[GOAL OF THE EXERCISE] Reproduce the passage of the HMS Macedonia thread word for word, starting with "Bought by the" and going on through "Japan in 1931.".

# H.M.S.Macedonia



## Steve Hodges (Feb 12, 2007)

Can any of you SN stalwarts please oblige me with photo and details of the armed merchant cruiser H.M.S. Macedonia - my dad was a Boy Stoker on her during the Battle of the Falkland Islands (WW1). I think she was too slow to keep up with everything else but managed to capture a German collier - any further detail would be appreciated.
Steve


----------



## Brian Twyman (Apr 3, 2005)

Steve

There is a crew photo but not much info at : 
http://www.battleships-cruisers.co.uk/armed_merchant_cruisers.htm


Brian


----------



## Hugh MacLean (Nov 18, 2005)

*HMS Macedonia*

Hello Steve,

Here she is: http://www.gwpda.org/naval/images/cfmacedonia.jpg

Regards (Thumb)


----------



## Bruce Carson (Jun 14, 2005)

Built by Harland & Wolff at Belfast for the P & O in 1903.
Maiden voyage was to Bombay in February 1914 and then on the London-Sydney route the following April.
In August, 1914 she became an Auxiliary Cruiser and the following year a Troopship.
She, with the cruiser HMS Bristol, sank the Graf Spees's colliers 'Baden' and 'Santa Isabel' off the Falklands in December 1914.
Bought by the Admiralty in 1916, but repurchased by the P & O in 1920.
In 1921, after refitting, her GT rose to 11,089 and was placed on the London-Bombay-Far East route.
Broken up in Japan in 1931.
10,512GT, 543'x 60', twin screw, 4exp, 17 knots.
377 1st class, 187 2nd class passengers (as built).

http://www.worldwar1.co.uk/falkland.htmlhttp://en.wikipedia.org/wiki/Battle_of_the_Falkland_Islands


Bruce C


----------



## Steve Hodges (Feb 12, 2007)

Thank you for your help, gentlemen. 
My dad must have joined her at the end of 1917, when she was trooping. He would then have been 15 years old, I know that he lied about his age to join up as he told me that the old C.P.O. at the recruiting office told him and his best friend to go and walk round the block and come back when they were 16. I think that initial training was pretty cursory. He was put on coal trimming on the "Macedonia", paired up with an old Liverpool Irish stoker who had to do most of the work for him. He said that she rolled like a pig. After the "Macedonia" he was posted to the tug "Hullman" towing ammunition and stores barges across the Channel and up the Seine.
After leaving the RN after the war, he joined the army in the early twenties and served ten years in the Royal Horse Artillery in India and Afghanistan ( they were still using horses then).
Dad was too old for the armed forces for WW2 so he served as a fireman throughout the war. He died in 2000. I was very proud of him.
Steve


----------

[Stored entries]
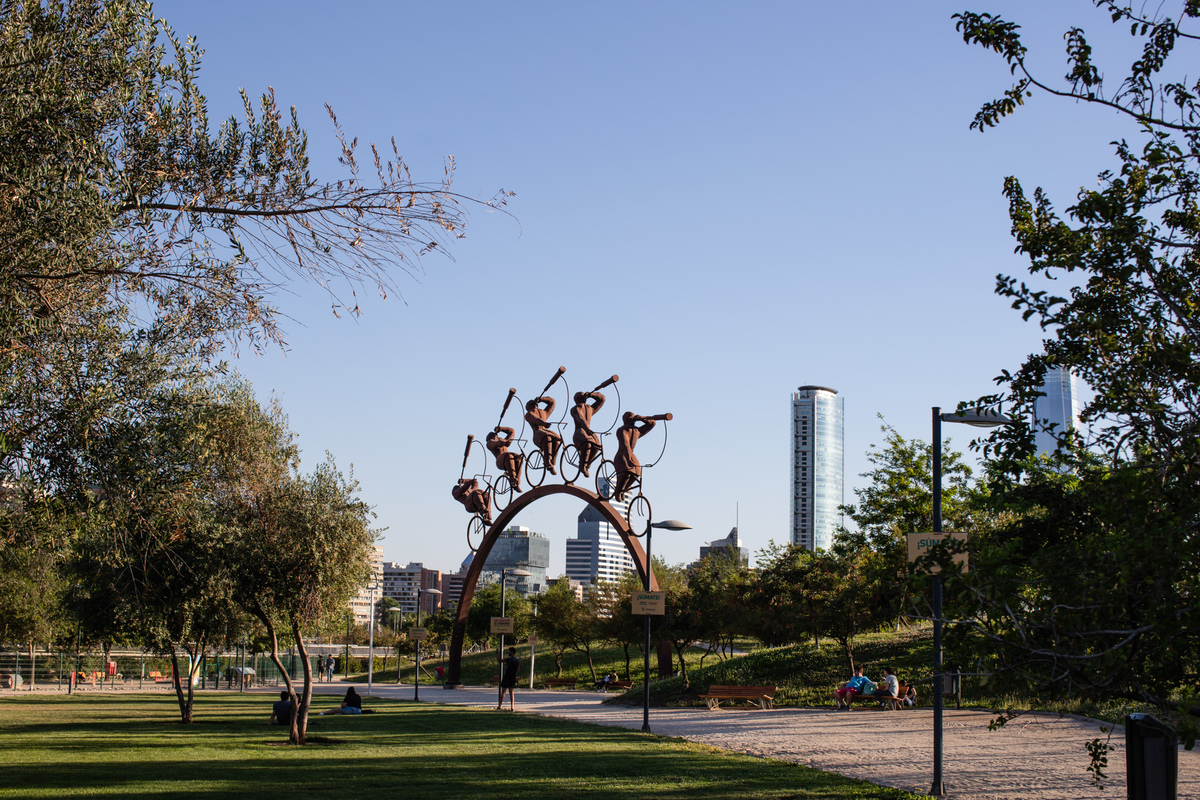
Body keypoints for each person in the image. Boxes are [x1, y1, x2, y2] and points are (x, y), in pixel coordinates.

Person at [613, 412, 670, 501]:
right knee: (627, 472)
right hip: (622, 455)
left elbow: (652, 423)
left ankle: (622, 489)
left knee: (636, 473)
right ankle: (618, 490)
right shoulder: (622, 430)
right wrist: (628, 458)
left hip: (631, 454)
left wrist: (642, 418)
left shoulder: (637, 431)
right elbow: (625, 445)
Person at [570, 390, 605, 477]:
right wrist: (586, 428)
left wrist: (592, 395)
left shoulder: (589, 408)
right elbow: (580, 418)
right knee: (587, 443)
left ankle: (587, 464)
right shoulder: (575, 409)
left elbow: (602, 399)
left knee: (597, 445)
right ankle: (582, 465)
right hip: (579, 432)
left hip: (588, 431)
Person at [524, 396, 562, 475]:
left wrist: (541, 399)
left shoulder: (543, 412)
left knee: (557, 439)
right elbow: (535, 419)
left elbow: (552, 402)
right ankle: (547, 461)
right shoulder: (528, 414)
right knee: (547, 437)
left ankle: (552, 462)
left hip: (546, 431)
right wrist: (543, 423)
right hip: (538, 434)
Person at [486, 426, 524, 492]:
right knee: (508, 455)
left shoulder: (502, 440)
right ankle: (512, 478)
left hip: (508, 459)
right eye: (492, 435)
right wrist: (503, 442)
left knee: (518, 457)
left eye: (495, 435)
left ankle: (516, 481)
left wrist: (501, 429)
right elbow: (495, 444)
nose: (495, 435)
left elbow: (512, 431)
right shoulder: (490, 443)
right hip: (500, 461)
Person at [497, 647, 519, 711]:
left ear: (511, 652)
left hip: (506, 677)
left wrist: (497, 653)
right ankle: (512, 707)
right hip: (512, 677)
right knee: (511, 692)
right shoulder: (517, 660)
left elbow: (500, 660)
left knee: (503, 692)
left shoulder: (509, 659)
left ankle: (499, 706)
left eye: (509, 651)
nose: (508, 652)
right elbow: (518, 669)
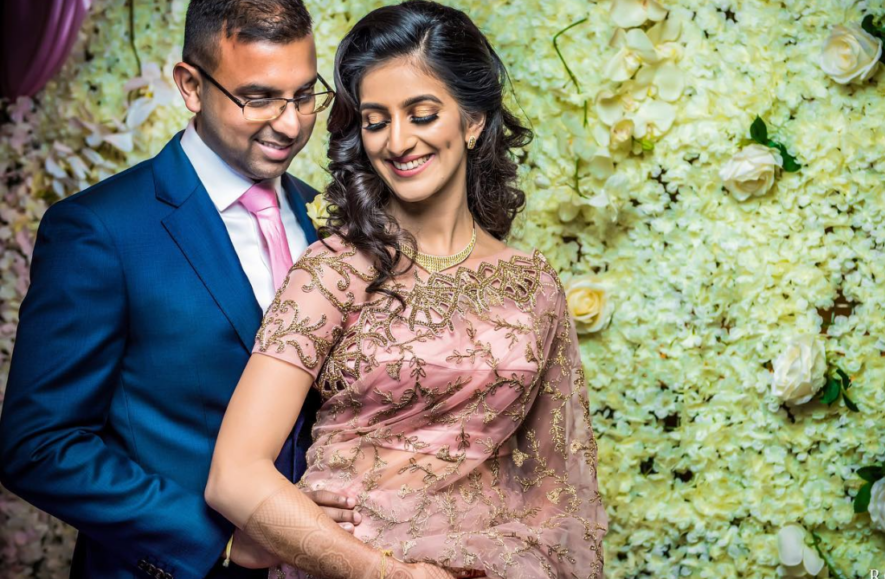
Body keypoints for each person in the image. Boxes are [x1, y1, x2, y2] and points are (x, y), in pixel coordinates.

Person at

[REPLY]
Bought by the Admiralty in 1916, but repurchased by the P & O in 1920.
In 1921, after refitting, her GT rose to 11,089 and was placed on the London-Bombay-Far East route.
Broken up in Japan in 1931.